> [INSTRUCTIONS FOR THE TASK]: Start at the line with "attack/yr) | 1 |" in the records below, stop at the line with "disease | 8 |", and return every line in that span exactly, the two end lines included.

====================

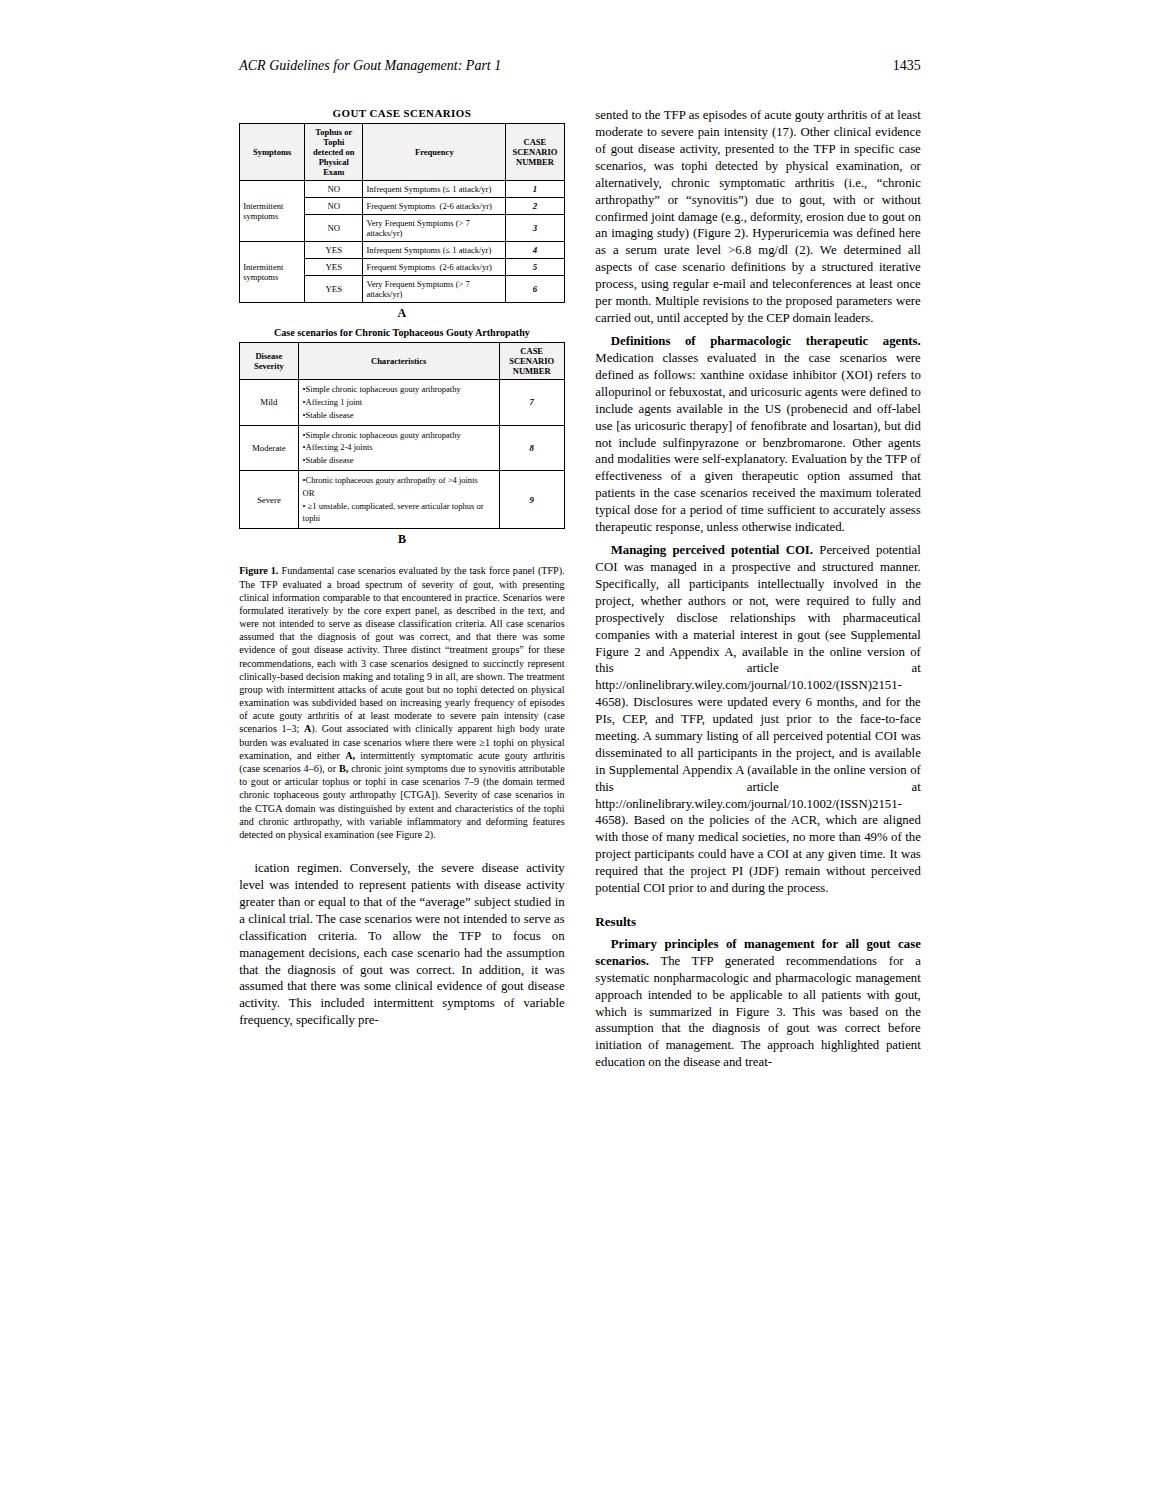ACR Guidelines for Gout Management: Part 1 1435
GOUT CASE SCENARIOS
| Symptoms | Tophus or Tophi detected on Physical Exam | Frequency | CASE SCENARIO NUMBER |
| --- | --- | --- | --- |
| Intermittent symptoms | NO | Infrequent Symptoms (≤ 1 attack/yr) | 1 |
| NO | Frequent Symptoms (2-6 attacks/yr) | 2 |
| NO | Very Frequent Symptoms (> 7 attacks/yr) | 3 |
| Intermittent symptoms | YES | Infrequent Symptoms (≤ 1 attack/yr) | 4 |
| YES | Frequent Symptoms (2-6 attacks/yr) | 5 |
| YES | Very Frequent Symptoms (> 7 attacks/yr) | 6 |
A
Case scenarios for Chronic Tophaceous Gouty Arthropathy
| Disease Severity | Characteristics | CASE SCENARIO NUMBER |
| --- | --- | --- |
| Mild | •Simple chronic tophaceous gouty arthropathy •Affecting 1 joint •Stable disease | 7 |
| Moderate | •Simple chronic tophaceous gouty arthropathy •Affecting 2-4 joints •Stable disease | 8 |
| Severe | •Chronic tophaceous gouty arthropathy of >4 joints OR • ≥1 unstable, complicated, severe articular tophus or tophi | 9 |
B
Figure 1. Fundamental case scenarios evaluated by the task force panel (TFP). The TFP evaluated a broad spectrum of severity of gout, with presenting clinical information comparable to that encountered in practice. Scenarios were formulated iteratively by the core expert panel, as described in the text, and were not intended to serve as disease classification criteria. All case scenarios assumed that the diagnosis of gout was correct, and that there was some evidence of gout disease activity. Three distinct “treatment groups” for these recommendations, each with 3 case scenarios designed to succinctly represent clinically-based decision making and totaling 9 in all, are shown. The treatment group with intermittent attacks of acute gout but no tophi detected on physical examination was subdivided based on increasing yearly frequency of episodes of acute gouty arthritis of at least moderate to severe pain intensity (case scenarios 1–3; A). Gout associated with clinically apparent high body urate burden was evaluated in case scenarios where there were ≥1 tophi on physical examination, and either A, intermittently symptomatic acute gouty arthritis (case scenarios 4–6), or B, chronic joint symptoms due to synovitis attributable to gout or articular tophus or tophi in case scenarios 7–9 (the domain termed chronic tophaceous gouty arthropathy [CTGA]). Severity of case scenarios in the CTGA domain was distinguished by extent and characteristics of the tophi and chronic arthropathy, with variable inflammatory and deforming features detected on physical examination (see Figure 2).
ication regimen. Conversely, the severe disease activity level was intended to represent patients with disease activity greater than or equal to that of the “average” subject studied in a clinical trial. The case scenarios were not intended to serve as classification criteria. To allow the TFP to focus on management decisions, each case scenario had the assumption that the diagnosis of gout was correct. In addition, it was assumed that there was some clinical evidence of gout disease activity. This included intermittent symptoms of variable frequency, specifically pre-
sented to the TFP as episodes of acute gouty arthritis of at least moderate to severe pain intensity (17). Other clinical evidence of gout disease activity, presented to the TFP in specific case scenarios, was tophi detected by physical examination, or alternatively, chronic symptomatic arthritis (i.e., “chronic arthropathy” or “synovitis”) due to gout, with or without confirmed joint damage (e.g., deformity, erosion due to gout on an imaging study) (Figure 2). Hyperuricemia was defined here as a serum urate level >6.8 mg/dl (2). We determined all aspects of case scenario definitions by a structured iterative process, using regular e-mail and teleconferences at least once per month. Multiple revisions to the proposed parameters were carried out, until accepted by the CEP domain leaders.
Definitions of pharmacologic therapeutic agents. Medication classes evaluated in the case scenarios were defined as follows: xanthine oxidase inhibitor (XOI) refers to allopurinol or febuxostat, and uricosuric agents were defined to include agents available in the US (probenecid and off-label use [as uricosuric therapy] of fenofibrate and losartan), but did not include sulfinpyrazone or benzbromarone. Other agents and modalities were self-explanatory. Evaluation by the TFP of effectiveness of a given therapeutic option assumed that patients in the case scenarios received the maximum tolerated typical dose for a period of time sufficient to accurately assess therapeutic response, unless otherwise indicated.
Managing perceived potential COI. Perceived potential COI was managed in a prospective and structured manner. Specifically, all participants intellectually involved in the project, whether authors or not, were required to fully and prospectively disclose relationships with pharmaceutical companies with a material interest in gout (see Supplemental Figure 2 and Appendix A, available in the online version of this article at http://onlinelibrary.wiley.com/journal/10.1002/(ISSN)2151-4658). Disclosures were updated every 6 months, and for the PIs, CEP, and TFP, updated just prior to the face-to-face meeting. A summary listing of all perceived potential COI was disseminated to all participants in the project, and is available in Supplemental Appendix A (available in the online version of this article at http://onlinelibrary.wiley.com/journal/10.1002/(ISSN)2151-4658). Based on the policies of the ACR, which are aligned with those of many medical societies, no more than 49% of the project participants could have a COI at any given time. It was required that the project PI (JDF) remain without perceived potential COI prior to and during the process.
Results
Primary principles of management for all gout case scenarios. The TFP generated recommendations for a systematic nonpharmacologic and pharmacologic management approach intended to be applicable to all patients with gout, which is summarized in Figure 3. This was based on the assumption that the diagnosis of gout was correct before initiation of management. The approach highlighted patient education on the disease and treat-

====================

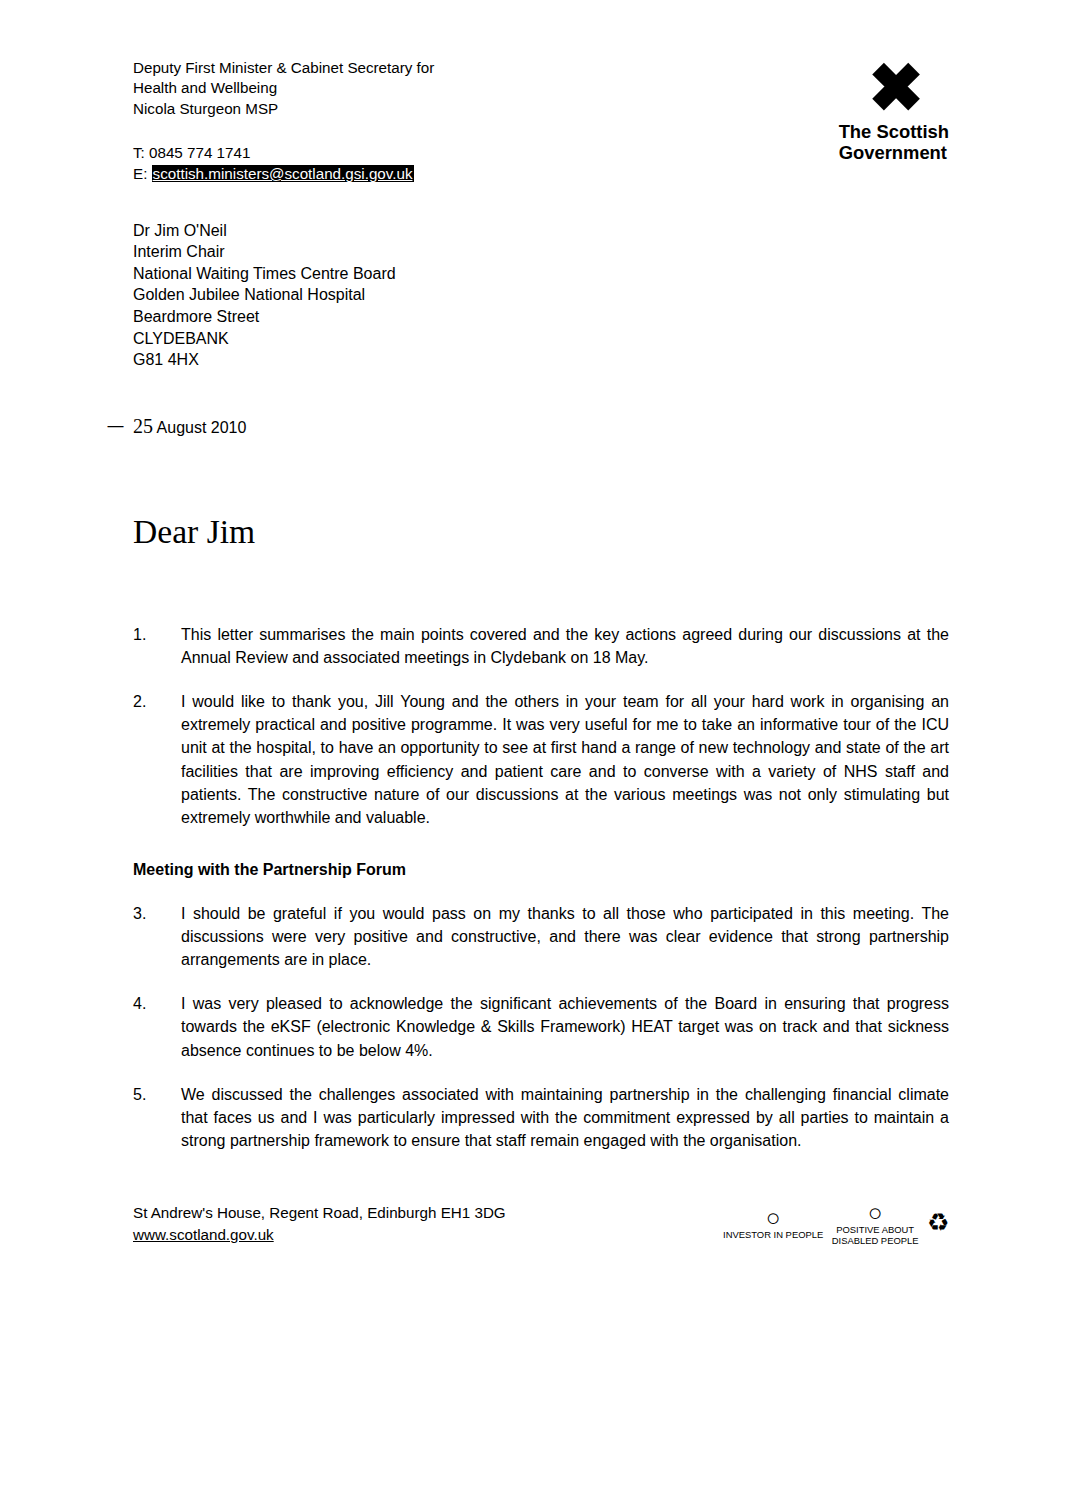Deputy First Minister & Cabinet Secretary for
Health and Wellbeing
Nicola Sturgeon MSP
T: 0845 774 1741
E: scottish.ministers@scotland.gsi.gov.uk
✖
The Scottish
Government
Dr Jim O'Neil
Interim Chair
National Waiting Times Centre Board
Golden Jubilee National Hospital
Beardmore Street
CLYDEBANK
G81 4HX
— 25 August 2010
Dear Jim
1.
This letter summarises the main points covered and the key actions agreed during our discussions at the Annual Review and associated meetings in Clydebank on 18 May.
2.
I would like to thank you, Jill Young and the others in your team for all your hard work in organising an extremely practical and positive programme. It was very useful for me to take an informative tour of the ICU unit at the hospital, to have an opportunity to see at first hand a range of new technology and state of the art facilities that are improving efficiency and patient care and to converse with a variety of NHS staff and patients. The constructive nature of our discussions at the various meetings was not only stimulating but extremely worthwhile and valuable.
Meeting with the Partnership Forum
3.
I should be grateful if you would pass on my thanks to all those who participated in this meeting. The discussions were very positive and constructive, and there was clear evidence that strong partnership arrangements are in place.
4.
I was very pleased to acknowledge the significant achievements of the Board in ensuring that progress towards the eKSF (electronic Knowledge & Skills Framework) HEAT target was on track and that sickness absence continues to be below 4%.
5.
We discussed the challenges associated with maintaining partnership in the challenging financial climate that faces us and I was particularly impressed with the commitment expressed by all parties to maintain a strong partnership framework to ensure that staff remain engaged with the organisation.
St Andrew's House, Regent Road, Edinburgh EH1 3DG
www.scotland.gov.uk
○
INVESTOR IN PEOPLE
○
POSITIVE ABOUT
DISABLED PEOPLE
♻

====================

> [EXERCISE RESULT]:
| Intermittent symptoms | NO | Infrequent Symptoms (≤ 1 attack/yr) | 1 |
| NO | Frequent Symptoms (2-6 attacks/yr) | 2 |
| NO | Very Frequent Symptoms (> 7 attacks/yr) | 3 |
| Intermittent symptoms | YES | Infrequent Symptoms (≤ 1 attack/yr) | 4 |
| YES | Frequent Symptoms (2-6 attacks/yr) | 5 |
| YES | Very Frequent Symptoms (> 7 attacks/yr) | 6 |
A
Case scenarios for Chronic Tophaceous Gouty Arthropathy
| Disease Severity | Characteristics | CASE SCENARIO NUMBER |
| --- | --- | --- |
| Mild | •Simple chronic tophaceous gouty arthropathy •Affecting 1 joint •Stable disease | 7 |
| Moderate | •Simple chronic tophaceous gouty arthropathy •Affecting 2-4 joints •Stable disease | 8 |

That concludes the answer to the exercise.